The current experiment aimed to assess the effect of the synthetic antioxidants ethoxyquin (EQ) and/or butylated hydroxytoluene (BHT) on the liver function tests, hematological parameters, and liver histoarchitecture in rats. A total of 50 male Sprague-Dawley rats were divided into five groups of 10 animals per group. The first group served as the control and did not receive any treatments, and the second group served as the vehicle control and was orally administrated 1 ml of corn oil day after day for consecutive 45 and 90 days. The third group (EQ) was orally administered 1 ml of EQ dissolved in corn oil day after day for consecutive 45 and 90 days in a dose of 1/5 LD₅₀, and the fourth group (BHT) was orally received 1 ml of BHT dissolved in corn oil day after day for consecutive 45 and 90 days in a dose of 1/5 LD₅₀. The fifth group (combination group) was orally administered both EQ and BHT at the same doses and durations described above. The present results showed that the final body weight was significantly decreased in the EQ- or BHT-treated group particularly at 90 days of exposure to both compounds. Furthermore, the liver weight was significantly elevated in EQ, BHT, and co-exposed groups at 45 and 90 days of exposure, compared to the control group. Moreover, EQ, BHT, and their co-exposure caused a significant elevation in the levels of alanine aminotransferase (ALT) and aspartate aminotransferase (AST) enzymes, as well as total bilirubin at 45 and 90 days of exposure. On the other hand, there was no significant change in the total albumin. Hemoglobin value, red blood cells, white blood cells, platelets, and differential leucocyte count at 45 and 90 days of exposure were significantly decreased. Histopathological significant findings in the liver were observed as vascular congestions, vacuolations, hydropic degenerations, lipidosis, and swelling, particularly in the co-exposed group for 90 days. These findings confirmed the hepatotoxic potential of EQ and BHT; therefore, it is recommended to control and limit the utilization of such chemicals.

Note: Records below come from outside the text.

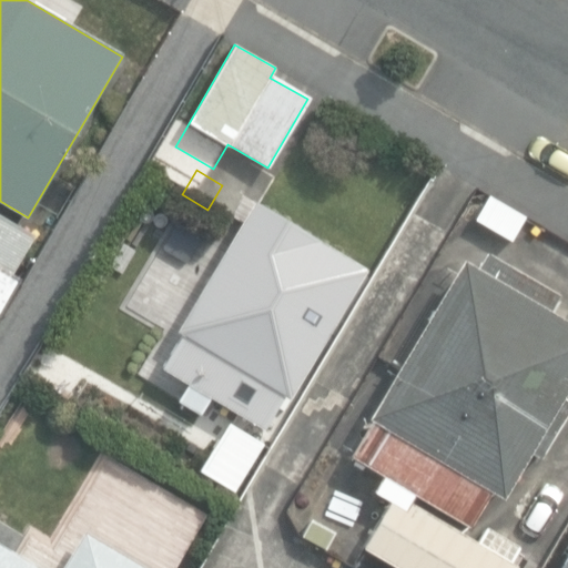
[(206,391),(261,423),(280,389),(284,392),(359,265),(249,199),(173,326),(176,328),(158,361),(186,377),(178,393),(198,405),(206,391)]
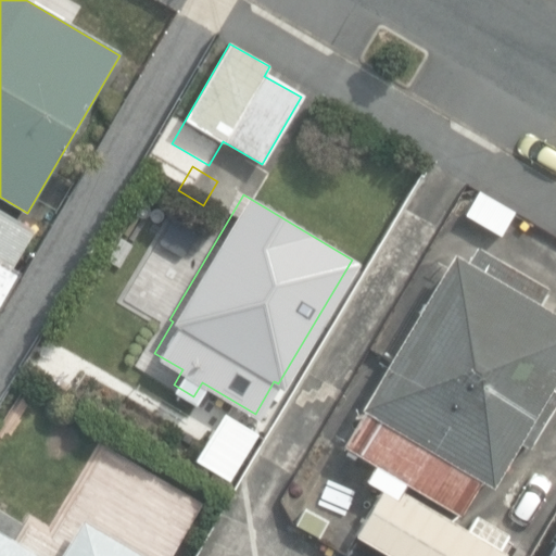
[(0,289),(34,231),(0,211),(0,289)]
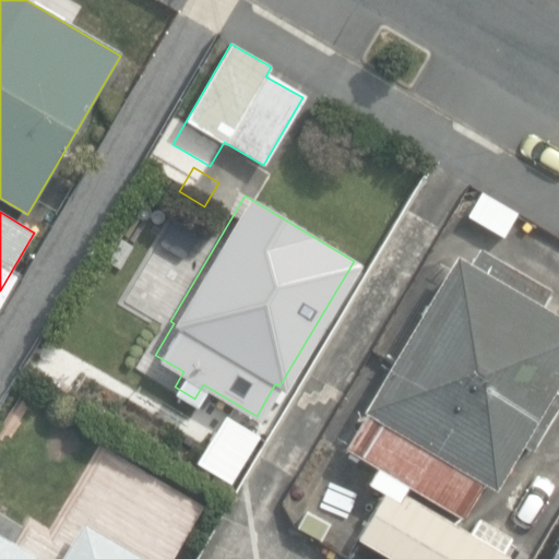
[(346,449),(462,518),(483,484),(494,490),(520,444),(530,450),(558,400),(558,396),(551,392),(558,379),(558,319),(539,308),(549,292),(479,250),(470,268),(455,260),(364,413),(367,415),(346,449)]
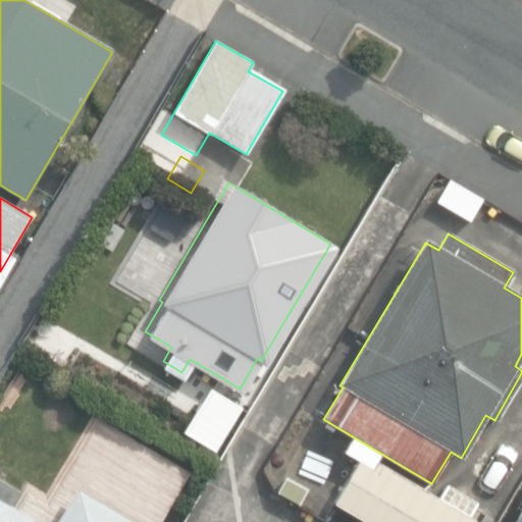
[(177,426),(210,446),(236,402),(204,382),(177,426)]
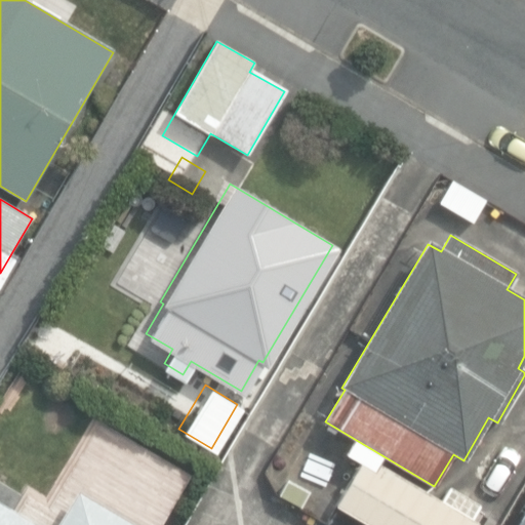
[(335,507),(366,524),(476,524),(477,524),(364,457),(335,507)]
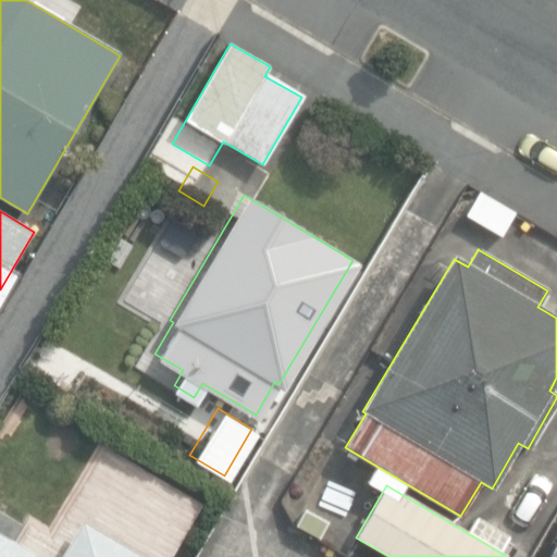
[(0,556),(140,556),(84,523),(63,556),(38,556),(0,534),(0,556)]
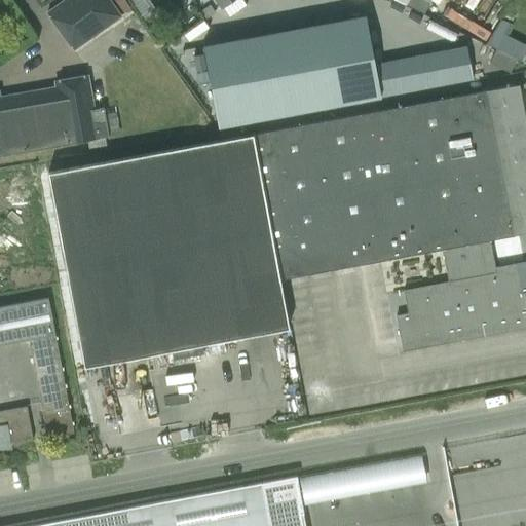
[(73,50),(119,16),(107,0),(65,0),(46,13),(73,50)]
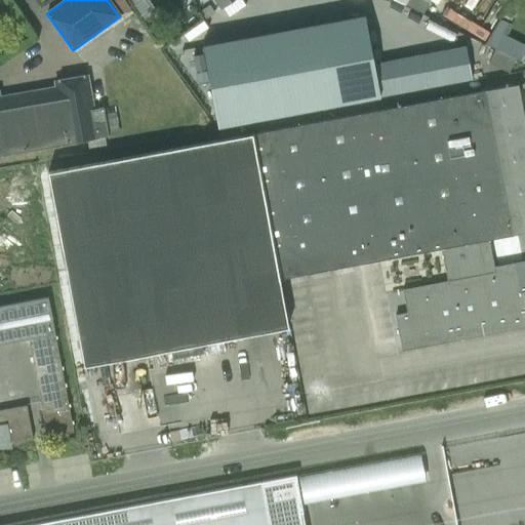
[(113,0),(122,13),(128,9),(121,0),(113,0)]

Keywords: ALT; AST; Antioxidants; BHT; EQ; Feed additives; Total bilirubin.

Figure 1

Histopathological findings of the liver tissue of rats (control) showed normal histological pictures; at 45 days (A1) and at 90 days (A2). (H&E staining scale bars: 20 μm).

Figure 2

Histopathological findings of the liver tissue of rats that administrated EQ for 45 days showing mild degenerative and vascular changes (B1) and hepatocytes vacuolations (B2). While at 90 days showed vascular congestions, and hepatocytes vacuolations (B3), mild hyperplastic proliferations of biliary system (B4). (H&E staining scale bars: 20 μm). The liver tissue of rats that administrated BHT for 45 days showed focal mononuclear aggregates (C1), vacuolar, and hydropic degenerations (C2). (H&E staining scale bars: 30 μm). While, at 90 days showed cellular swelling, necrosis (C3), vacuolar and hydropic degenerations (C4). (H&E staining scale bars: 20 μm). the liver tissue of rats administrated EQ +BHT for 45 days showed marked cellular swelling, vacuolar and hydropic degenerations (D1) , lipidosis, focal leukocytic aggregations and congestions (D2). While at 90 days showed marked cellular swellings, steatosis (D3), intralobular and portal leukocytic aggregations (D4) (H&E staining scale bars: 20 μm).